• Assignment: Copy out the lines of the listing that run from the one containing "Pálosvörösmart felől völgy" down to the one containing "выбрать на странице товара.", including both of those lines, and reproduce them verbatim.

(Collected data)
•••

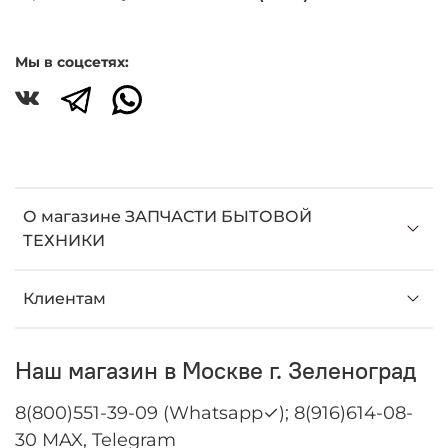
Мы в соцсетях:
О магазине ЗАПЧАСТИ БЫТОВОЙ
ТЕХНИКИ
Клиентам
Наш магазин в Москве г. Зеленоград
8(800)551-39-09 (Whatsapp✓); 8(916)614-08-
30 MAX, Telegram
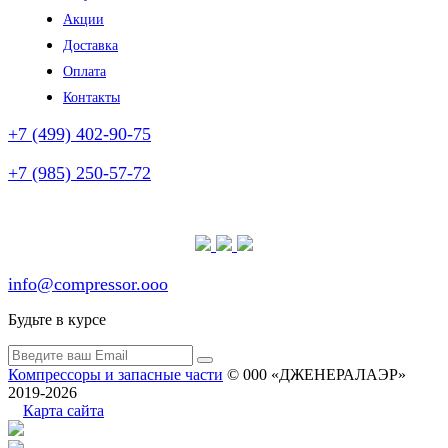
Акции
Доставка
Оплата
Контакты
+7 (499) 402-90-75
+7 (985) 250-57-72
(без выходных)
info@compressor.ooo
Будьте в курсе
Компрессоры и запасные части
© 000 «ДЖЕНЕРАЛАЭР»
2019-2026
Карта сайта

•••

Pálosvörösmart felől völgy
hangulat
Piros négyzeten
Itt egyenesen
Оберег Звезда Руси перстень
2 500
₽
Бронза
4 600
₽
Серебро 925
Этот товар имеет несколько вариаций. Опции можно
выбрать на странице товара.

•••

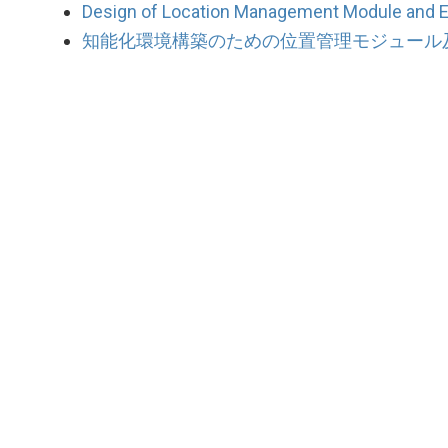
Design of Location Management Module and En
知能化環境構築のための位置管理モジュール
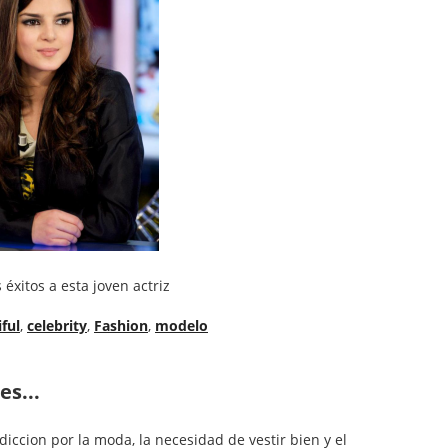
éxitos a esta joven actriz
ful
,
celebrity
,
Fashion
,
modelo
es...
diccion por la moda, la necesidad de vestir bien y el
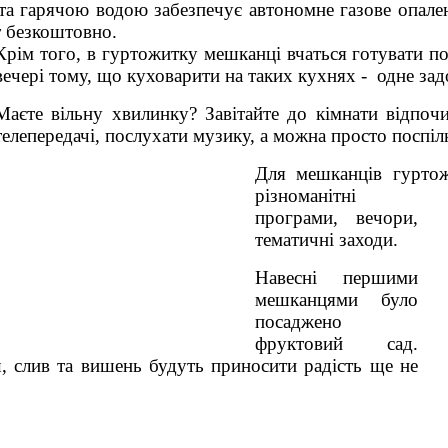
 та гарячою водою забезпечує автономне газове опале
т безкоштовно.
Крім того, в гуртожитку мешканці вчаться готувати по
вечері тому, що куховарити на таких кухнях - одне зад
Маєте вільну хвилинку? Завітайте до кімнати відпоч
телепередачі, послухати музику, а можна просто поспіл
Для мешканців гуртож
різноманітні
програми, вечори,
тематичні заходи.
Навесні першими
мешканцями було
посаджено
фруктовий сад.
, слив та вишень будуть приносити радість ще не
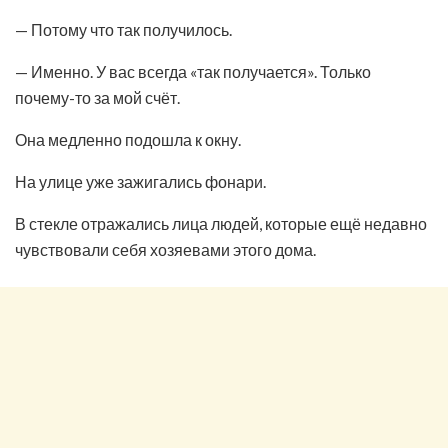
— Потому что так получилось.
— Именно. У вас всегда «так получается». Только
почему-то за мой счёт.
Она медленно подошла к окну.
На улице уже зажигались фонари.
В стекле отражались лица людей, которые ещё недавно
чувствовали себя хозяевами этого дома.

•••

• Task result:
Pálosvörösmart felől völgy
hangulat
Piros négyzeten
Itt egyenesen
Оберег Звезда Руси перстень
2 500
₽
Бронза
4 600
₽
Серебро 925
Этот товар имеет несколько вариаций. Опции можно
выбрать на странице товара.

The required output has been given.